Prime Minister Julia Gillard urged Australians to "pull together" as she began the task of selling her proposed flood levy on Friday morning.
Ms Gillard told ABC Radio that Australia was still in the grip of "a natural disaster of unprecedented economic proportions" and appealed for support from those who will be affected by the levy.
From July, most Australians will pay between $A1 and $A5 per week in extra income tax. It will last 12 months and will be finished long before the next election.
Parliament returns in the second week of February and the ABC reports Ms Gillard will be working hard in the days ahead to convince the Greens and the independents the flood levy is the right way forward.
"I think Australians around the country realise this is a time where we need to pull together," she said.
"We are seeing a natural disaster of unprecedented economic proportions still unfolding in our country. We have still got floodwaters rising in parts of Victoria.
"Yesterday's package, yes it has got a levy, and I think Australians around the country will want to help in these times.
"It has also got spending cuts. If you actually look at the balance... there is $A2 in spending cuts and reprofiling of infrastructure compared with $A1 in levy in this package."
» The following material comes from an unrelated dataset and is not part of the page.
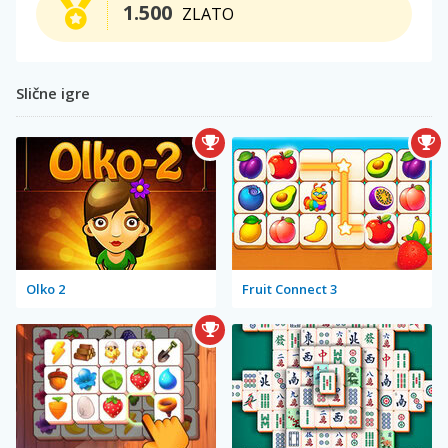
1.500
ZLATO
Slične igre
Olko 2
Fruit Connect 3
Ms Gillard said the levy would only apply for one financial year and the Government would make more spending cuts if it needed more money for flood recovery after that.
But she admitted there was a risk that the flood recovery bill would be more than the estimated $A5.6 billion.
"We have already made major budget cuts in this package and if we need to do more then we will."
The ABC reports the Opposition is vowing to vote against the levy so the Government will need the support of the Greens and independents, some of whom want the Government to set up a permanent disaster relief fund.